Both assume that there will be a continuing role for non-public providers.  Both agree that any role should be within a national policy framework but then with unfettered discretion at local commissioning level.  The Ten Year Plan brings the concept of preferred provider which means commissioners cannot outsource a (clinical?) service without having first explored a proper public solution.  The SHA position also asserts that there should also be proper ‘franchise’ arrangements for the four traditional ‘private’ services to the NHS (GPs, ophthalmology, pharmacy, dentistry).

Both assume a continuation of commissioning from providing and a continuing role for CCGs.  The major difference is that under the 5 Year Forward View the relationships between commissioners and providers are through the internal market and so through legally binding contracts.  Under the Ten Year Plan the relationships or based on collaboration and partnership and arrangements are made through NHS contracts which are not legally enforceable and are outside any competition regulations.  Obviously the SHA supports the removal of the internal market.

Extracted information —
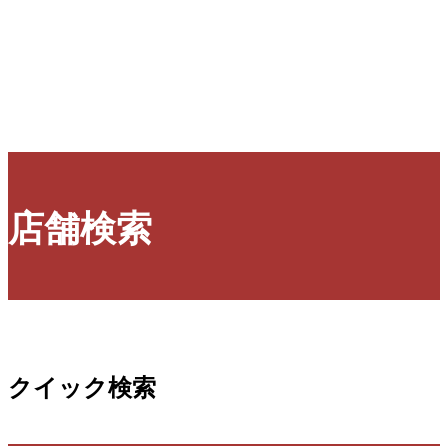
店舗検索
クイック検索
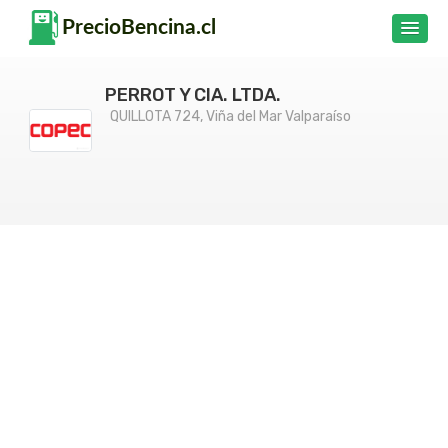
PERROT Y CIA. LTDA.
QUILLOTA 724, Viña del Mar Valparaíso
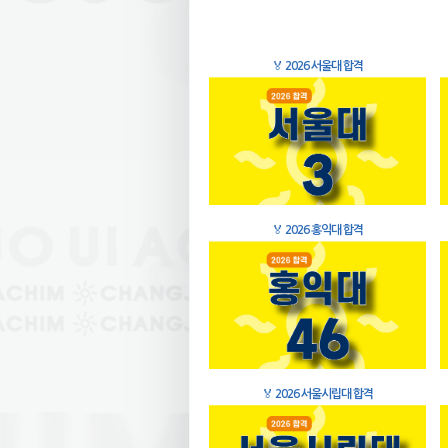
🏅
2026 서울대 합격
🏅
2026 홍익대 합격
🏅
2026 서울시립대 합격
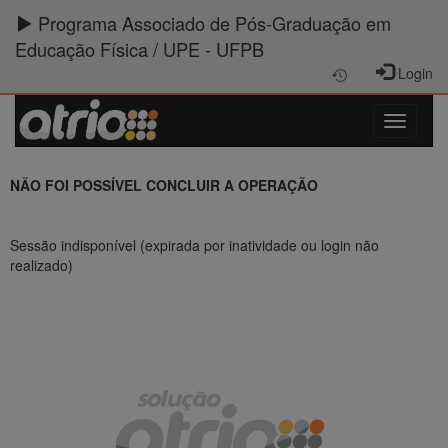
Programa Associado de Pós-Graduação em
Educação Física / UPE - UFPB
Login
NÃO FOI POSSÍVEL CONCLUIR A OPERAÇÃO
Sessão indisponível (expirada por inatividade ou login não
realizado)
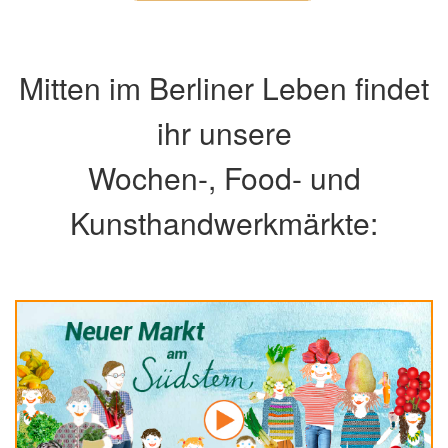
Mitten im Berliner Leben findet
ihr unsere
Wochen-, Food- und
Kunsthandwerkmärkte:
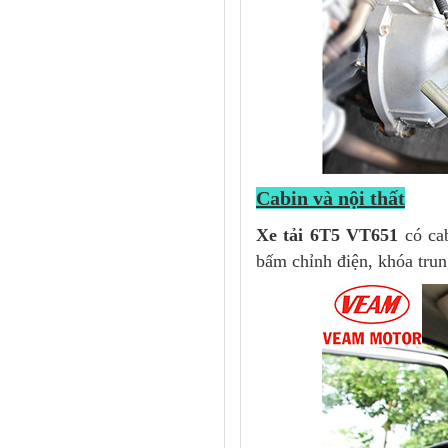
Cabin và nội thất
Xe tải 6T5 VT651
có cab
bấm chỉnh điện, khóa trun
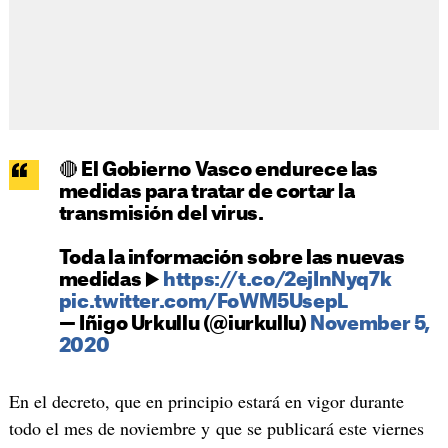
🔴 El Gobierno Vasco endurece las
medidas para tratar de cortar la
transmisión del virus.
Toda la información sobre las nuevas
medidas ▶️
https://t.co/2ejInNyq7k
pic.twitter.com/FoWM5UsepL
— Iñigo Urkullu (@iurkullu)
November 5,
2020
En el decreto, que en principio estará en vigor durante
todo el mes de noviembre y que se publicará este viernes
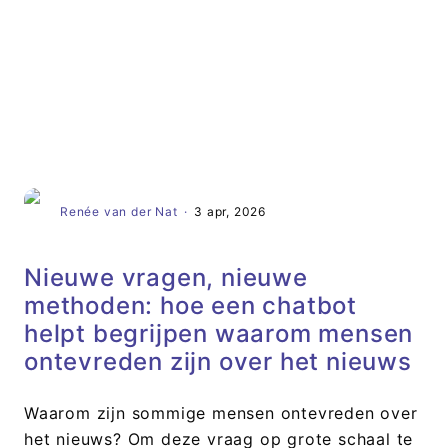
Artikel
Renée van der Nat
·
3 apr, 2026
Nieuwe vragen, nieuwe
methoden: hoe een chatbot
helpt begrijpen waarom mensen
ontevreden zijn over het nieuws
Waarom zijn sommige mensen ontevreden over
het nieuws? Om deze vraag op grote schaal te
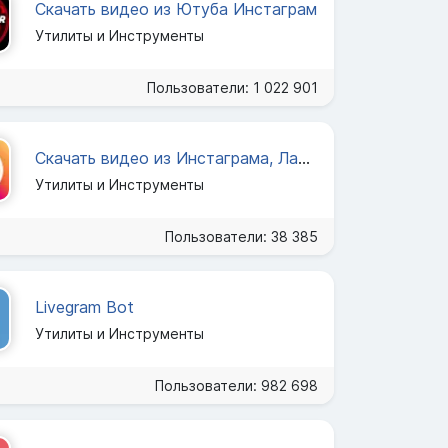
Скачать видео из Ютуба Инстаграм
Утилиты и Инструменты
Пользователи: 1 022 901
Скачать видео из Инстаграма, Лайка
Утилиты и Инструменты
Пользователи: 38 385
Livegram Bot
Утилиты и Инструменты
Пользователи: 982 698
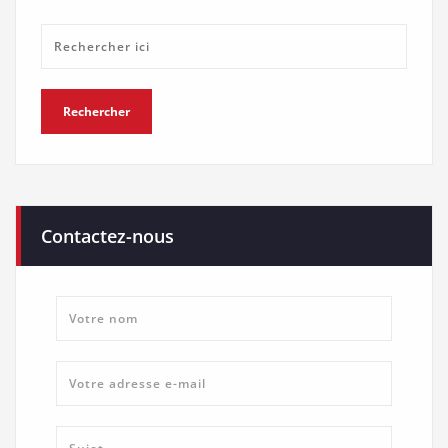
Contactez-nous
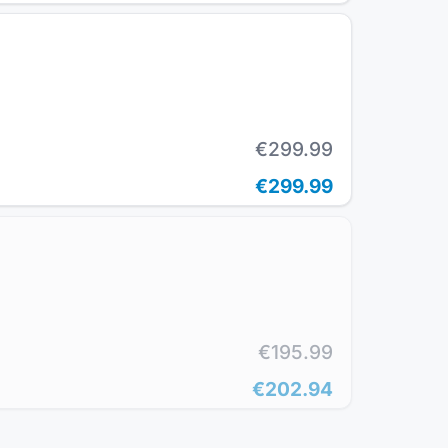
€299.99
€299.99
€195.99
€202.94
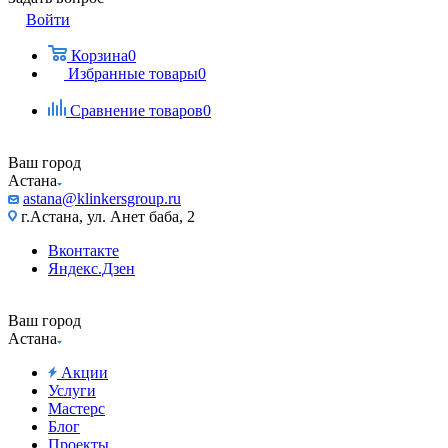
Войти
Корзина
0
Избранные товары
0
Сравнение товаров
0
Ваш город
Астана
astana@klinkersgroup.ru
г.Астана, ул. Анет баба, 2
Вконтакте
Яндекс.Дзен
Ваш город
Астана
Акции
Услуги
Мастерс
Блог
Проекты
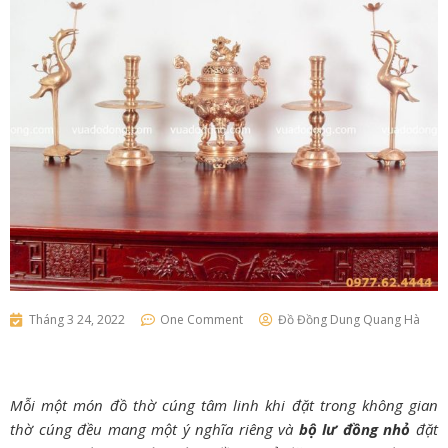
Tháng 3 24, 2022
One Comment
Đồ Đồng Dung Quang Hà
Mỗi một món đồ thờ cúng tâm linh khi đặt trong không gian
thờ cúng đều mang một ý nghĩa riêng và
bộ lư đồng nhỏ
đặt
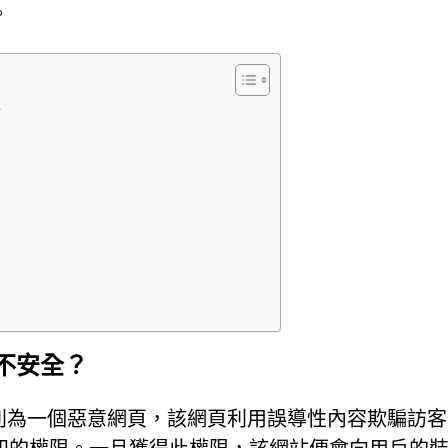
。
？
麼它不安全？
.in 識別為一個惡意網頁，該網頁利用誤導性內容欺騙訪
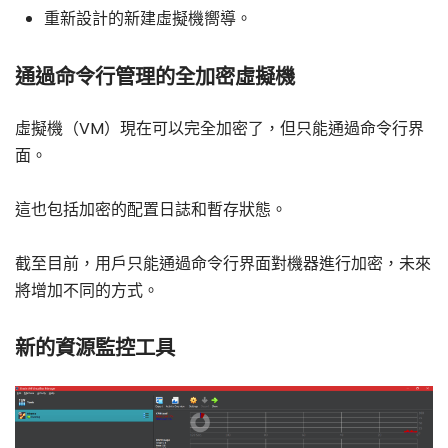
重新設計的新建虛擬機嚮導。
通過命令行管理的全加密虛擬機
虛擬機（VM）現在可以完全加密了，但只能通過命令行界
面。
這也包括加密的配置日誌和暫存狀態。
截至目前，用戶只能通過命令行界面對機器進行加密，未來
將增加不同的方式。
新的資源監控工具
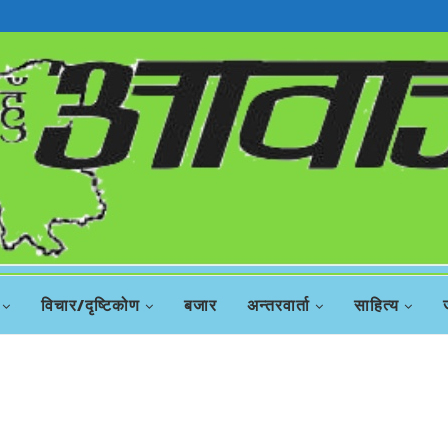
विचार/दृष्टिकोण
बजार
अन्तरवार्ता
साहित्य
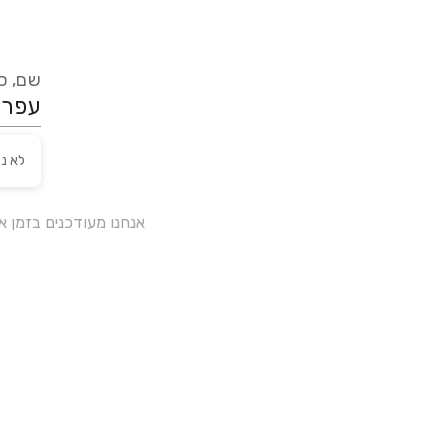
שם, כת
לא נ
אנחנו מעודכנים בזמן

==

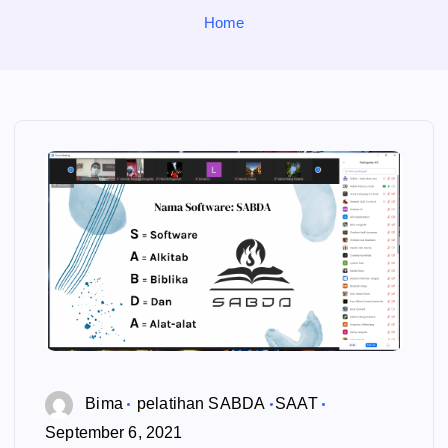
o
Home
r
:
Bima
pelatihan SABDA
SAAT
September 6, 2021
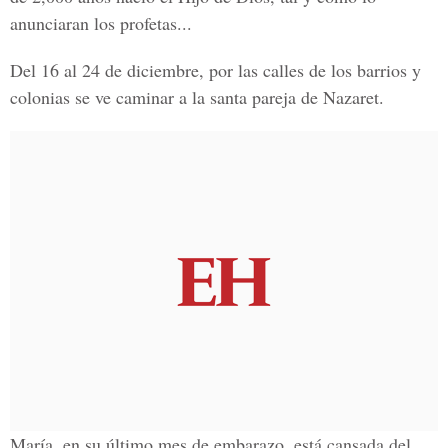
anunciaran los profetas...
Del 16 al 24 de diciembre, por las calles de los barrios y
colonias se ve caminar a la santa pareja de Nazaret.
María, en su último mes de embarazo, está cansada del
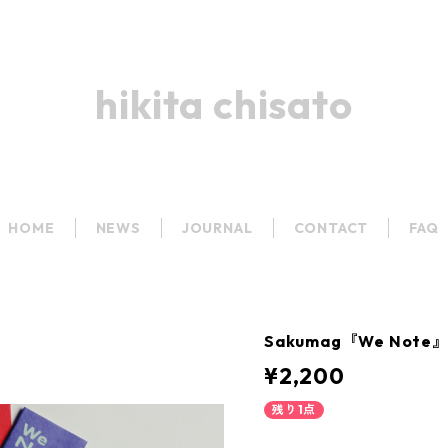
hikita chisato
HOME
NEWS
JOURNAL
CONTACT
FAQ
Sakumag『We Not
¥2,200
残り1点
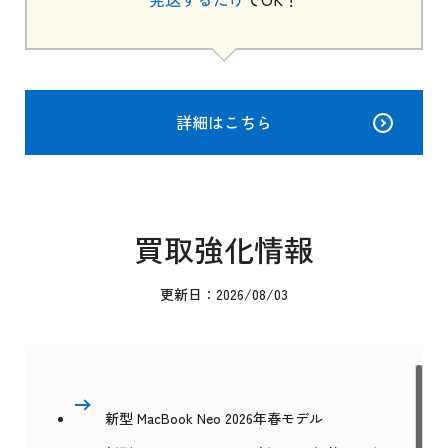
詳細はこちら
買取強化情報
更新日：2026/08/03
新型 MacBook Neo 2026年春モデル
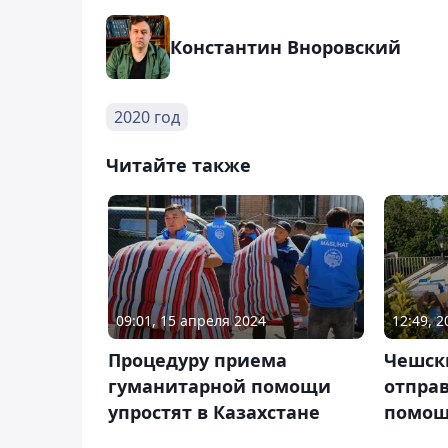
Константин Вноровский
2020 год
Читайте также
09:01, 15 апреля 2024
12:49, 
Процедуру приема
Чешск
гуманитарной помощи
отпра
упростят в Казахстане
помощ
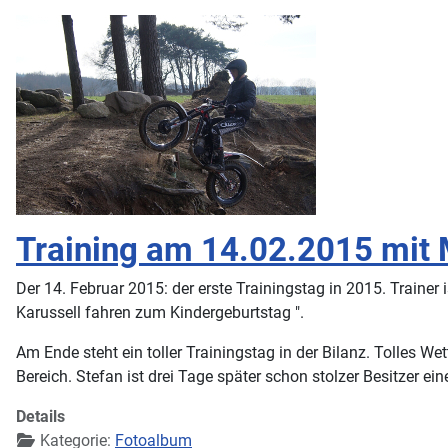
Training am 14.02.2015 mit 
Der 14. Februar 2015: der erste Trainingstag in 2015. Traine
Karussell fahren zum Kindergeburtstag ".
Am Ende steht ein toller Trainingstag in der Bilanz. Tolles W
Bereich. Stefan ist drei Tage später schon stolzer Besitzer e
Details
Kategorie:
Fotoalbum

Problems to solve —
- 1) Answer these questions from the passage on NHS plans:
(a) Under the Ten Year Plan, what must commissioners explore before outsourcing a service?
(b) Which four services does the SHA position say should have "franchise" arrangements?
(c) Under the 5 Year Forward View, through what are relationships between commissioners and providers made?
- 2) Please turn the paragraph of the passage on NHS plans that begins "Both assume that there will be" into a short bulleted list that keeps its main facts.
- 3) Quote the passage on NHS plans word for word, starting at "Both assume that" and ending at "ophthalmology, pharmacy, dentistry).".
Answer from the passage on NHS plans alone, not from the listing.

Task solutions —
- 1)
(a) A proper public solution.
(b) GPs, ophthalmology, pharmacy and dentistry.
(c) Through the internal market, and so through legally binding contracts.

- 2)
- Both expect non-public providers to keep a role.
- Both place that role within a national policy framework, with unfettered discretion at local commissioning level.
- The Ten Year Plan brings in the preferred provider concept: commissioners cannot outsource a service without first exploring a proper public solution.
- The SHA position also calls for proper "franchise" arrangements for the four traditional "private" services to the NHS: GPs, ophthalmology, pharmacy and dentistry.

- 3)
Both assume that there will be a continuing role for non-public providers.  Both agree that any role should be within a national policy framework but then with unfettered discretion at local commissioning level.  The Ten Year Plan brings the concept of preferred provider which means commissioners cannot outsource a (clinical?) service without having first explored a proper public solution.  The SHA position also asserts that there should also be proper ‘franchise’ arrangements for the four traditional ‘private’ services to the NHS (GPs, ophthalmology, pharmacy, dentistry).